It was Jan. 26. And after weeks of false starts, San Francisco resident Ruyu Wu finally had a representative from the state Employment Development Department’s ID.me identity verification platform on the phone.
It was a video call, actually. The representative wanted to verify Wu's identity face to face. This is a common approach EDD uses to confirm applicants’ information, and a test Wu had to pass to secure her benefits. Her husband, Henry Zhang, was with her. Wu doesn’t have a smartphone, so she has to rely primarily on his iPhone when she needs to do these video calls.
In English, the ID.me representative asked Wu — whose first language is Cantonese and speaks barely any English — to confirm her address. When she said it, the representative said he couldn’t understand her, so Zhang tried to assist.

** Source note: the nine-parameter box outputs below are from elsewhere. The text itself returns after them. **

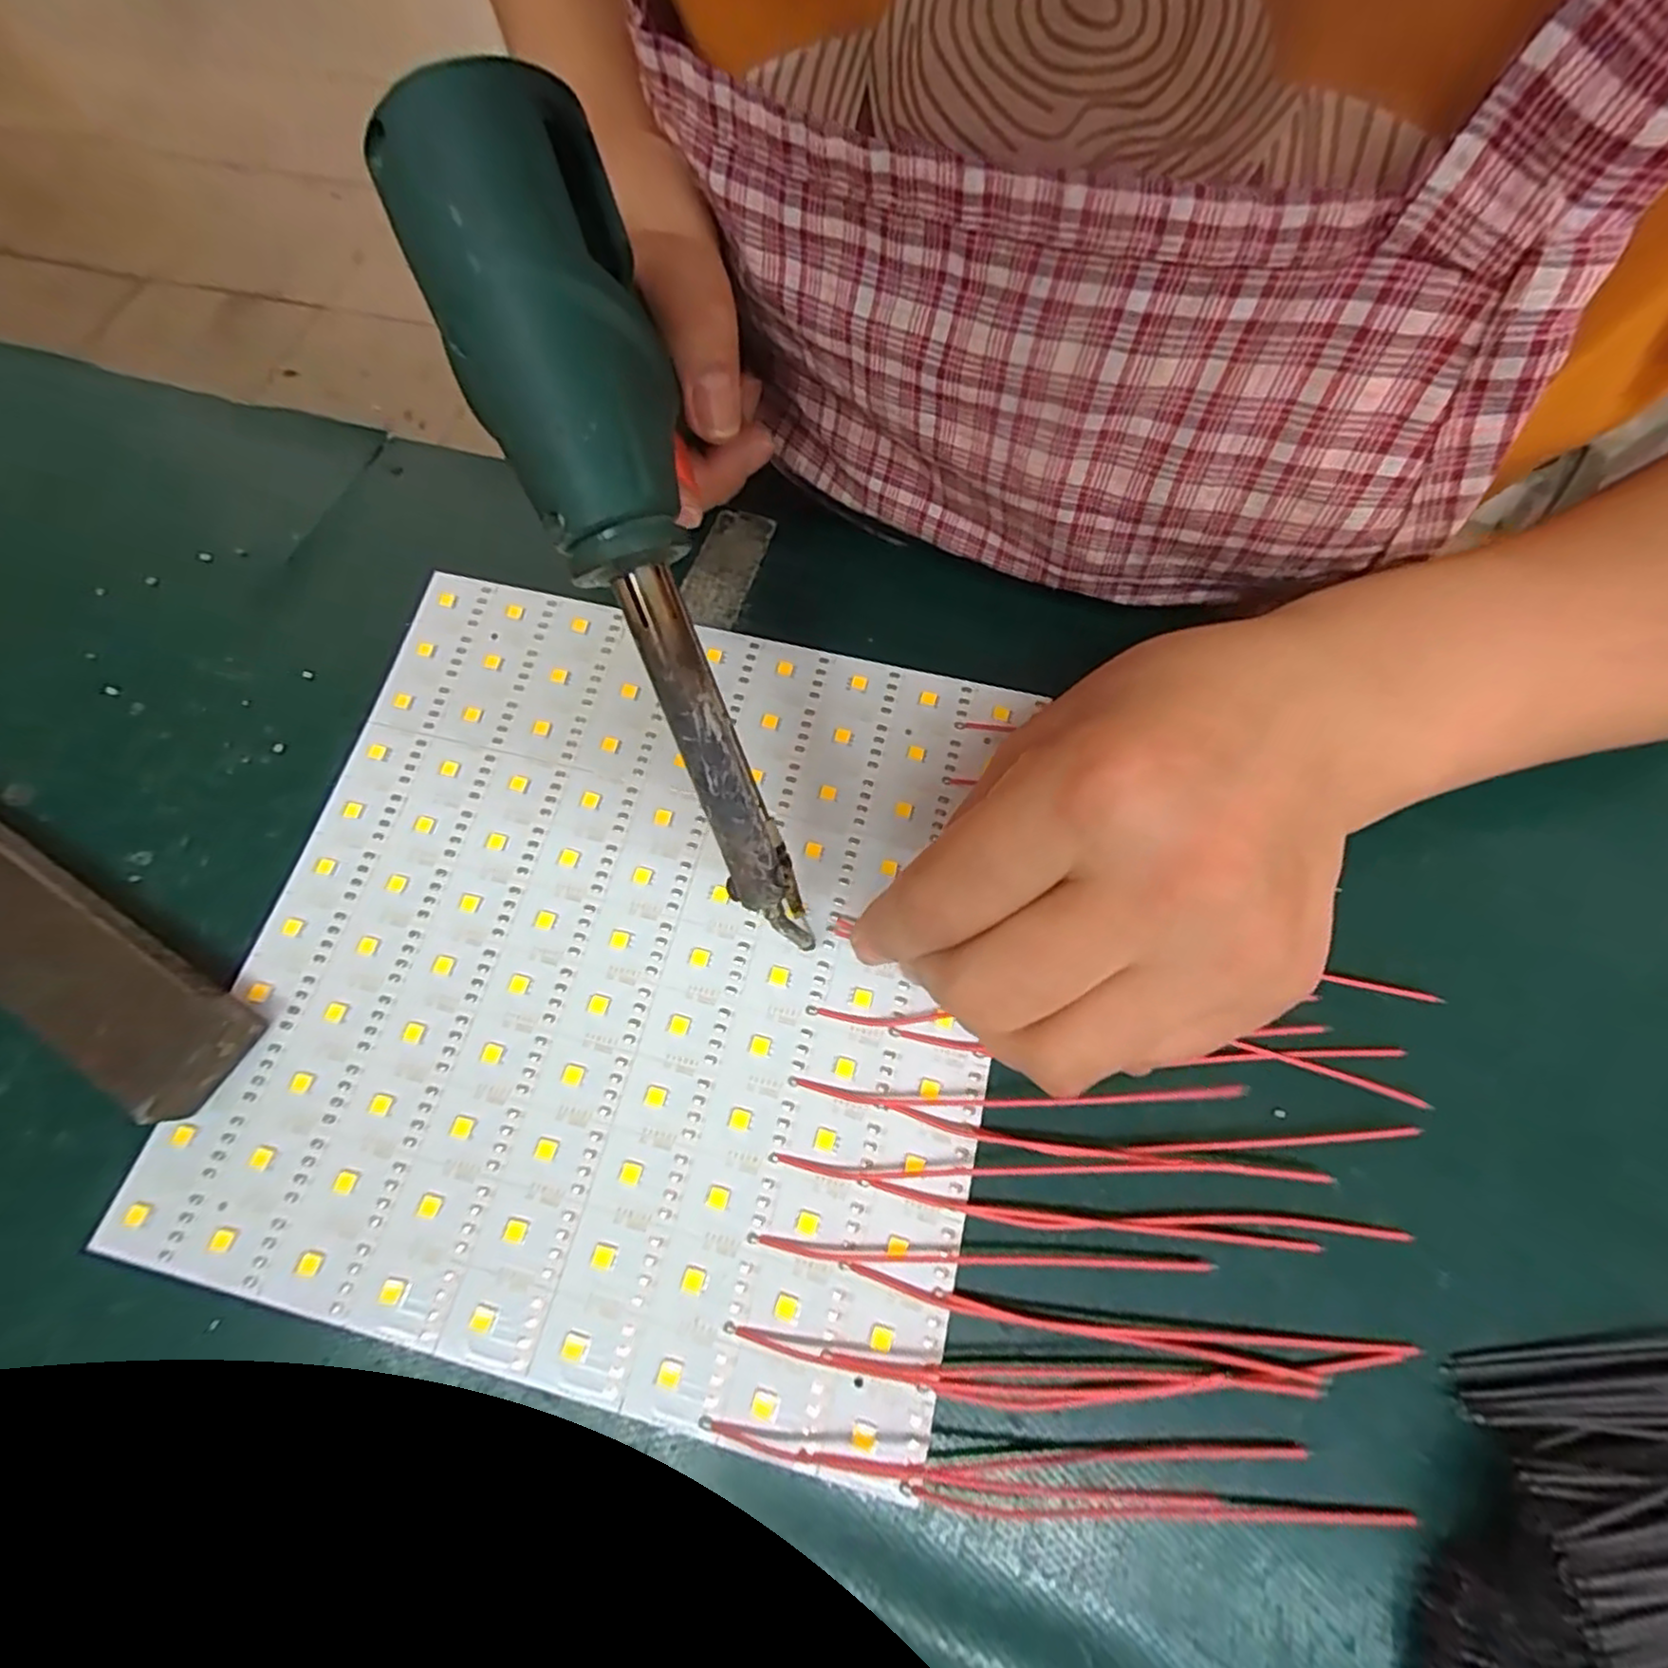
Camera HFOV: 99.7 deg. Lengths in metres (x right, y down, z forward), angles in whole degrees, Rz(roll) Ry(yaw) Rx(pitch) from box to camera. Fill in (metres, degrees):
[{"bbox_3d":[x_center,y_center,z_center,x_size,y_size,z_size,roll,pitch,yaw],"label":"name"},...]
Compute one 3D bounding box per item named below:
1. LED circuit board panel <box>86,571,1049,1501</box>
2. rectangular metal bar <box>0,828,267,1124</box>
[{"bbox_3d":[-0.060,0.031,0.203,0.206,0.005,0.208,13,71,5],"label":"LED circuit board panel"},{"bbox_3d":[-0.249,0.013,0.203,0.200,0.018,0.030,30,73,11],"label":"rectangular metal bar"}]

Though he primarily speaks Cantonese and some Mandarin, he knows enough English to get by if there's no other option.
“The guy asked to see my ID and when I showed him and pointed it at the camera, the guy said, ‘No, you know what? I'll find somebody to come and help translate and I'll call back.’ So I asked for someone who could speak Cantonese, preferably, because my wife speaks Cantonese,” Zhang said through a translator. The representative agreed, and said he would call back.
Now, more than three weeks later, Zhang and Wu are still waiting for that call. Zhang is still trying to secure his own benefits after his payments expired towards the end of 2020. EDD has told him he will not be eligible to certify again until March. Meanwhile, Wu's account is locked for fraud concerns and was likely part of the mass freeze of 1.4 million accounts EDD did in early January.
Zhang and Wu both emigrated from Taishan in China and have been living in San Francisco for many years now. Before the pandemic, Zhang did laundry and janitorial work and Wu was working as a dishwasher at a restaurant.
While they wait for their payments, the couple is scrimping, Zhang said. They aren’t eating as much as they normally would, trying to make their food stamps last.
Though EDD does have resources designed to support applicants who speak languages other than English or Spanish, its systems are often so overloaded that people who need this support can’t consistently access it. And the ID.me platform — which EDD implemented to help automate its verification process and unclog the bottlenecks — has created added barriers for those, like Wu, who don’t have easy access to certain technology.